[Collection entries]

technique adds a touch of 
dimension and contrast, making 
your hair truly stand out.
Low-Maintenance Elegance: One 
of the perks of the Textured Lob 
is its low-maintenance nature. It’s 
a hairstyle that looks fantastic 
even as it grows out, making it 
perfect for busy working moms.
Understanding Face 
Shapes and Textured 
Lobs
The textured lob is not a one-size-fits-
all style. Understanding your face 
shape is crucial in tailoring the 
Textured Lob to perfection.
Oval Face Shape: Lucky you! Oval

→ EXERCISE: Nothing but the lines from the one containing "your hair truly stand out." to the end of the records above should appear, each copied exactly.

→ RESULT BELOW:
your hair truly stand out.
Low-Maintenance Elegance: One 
of the perks of the Textured Lob 
is its low-maintenance nature. It’s 
a hairstyle that looks fantastic 
even as it grows out, making it 
perfect for busy working moms.
Understanding Face 
Shapes and Textured 
Lobs
The textured lob is not a one-size-fits-
all style. Understanding your face 
shape is crucial in tailoring the 
Textured Lob to perfection.
Oval Face Shape: Lucky you! Oval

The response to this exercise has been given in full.